Kitt felt her breath catch as he made the solemn vow. She knew what such a promise might cost hi
m. There was at least one man who would stop at nothing to have her. Alex would earn the meager pay she had offered him. At least with a bodyguard to protect her, she had bought some time to think of another way to save her people.
She set the salve on the table and was about to put the lid back on it when Alex stopped her.
“Wait.” He took the salve and dipped a finger into it, then reached up and gently smoothed it across the bruise Ian had put on her cheek. “You have a wound of your own that needs tending.”
His fingertip was rough and not precisely clean, but she felt an ache in her throat at his thoughtful gesture.
“There,” he said, setting down the pot and wiping the excess salve off on his trousers. He looked up at her and said, “My first duty as bodyguard completed.”
Kitt shivered, but not from the cold. He was watching her again, and she found herself trapped by his gaze, unable to move. The more certain Kitt became that she should look away, the less willing—or able—she was to do so.
“Yer breakfast, Alex,” Moira said, breaking the spell.
“Thank you, Moira.” He dug in with relish, nearly swallowing the bannock whole. He must have felt Kitt watching him because he looked up abruptly, his cheek bulging with food, and reddened. He swallowed what was in his mouth and said, “I must confess I canna remember a time when I was so hungry. I thank you and your mother for—”

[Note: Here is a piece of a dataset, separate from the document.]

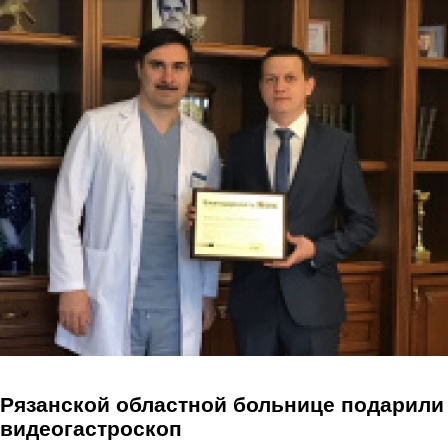
Перейти к основному содержанию
Рязанской областной больнице подарили
видеогастроскоп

“Moira isna my mother,” Kitt interrupted. “She was my nurse. My mother died birthing me.”
“Oh. I’m sorry.”
“ ’Twas a tragedy for my father, right enough,” Kitt said. “He found his one true love late in life and lost her when I was born. And I was not a son.”
“He was blessed to have you,” Alex said in a quiet voice.
Kitt wondered what he meant. Her father had never been happy with her. She had borne the double burden all her life of having killed the only woman her father could ever love and not being the son that might have mitigated her mother’s death.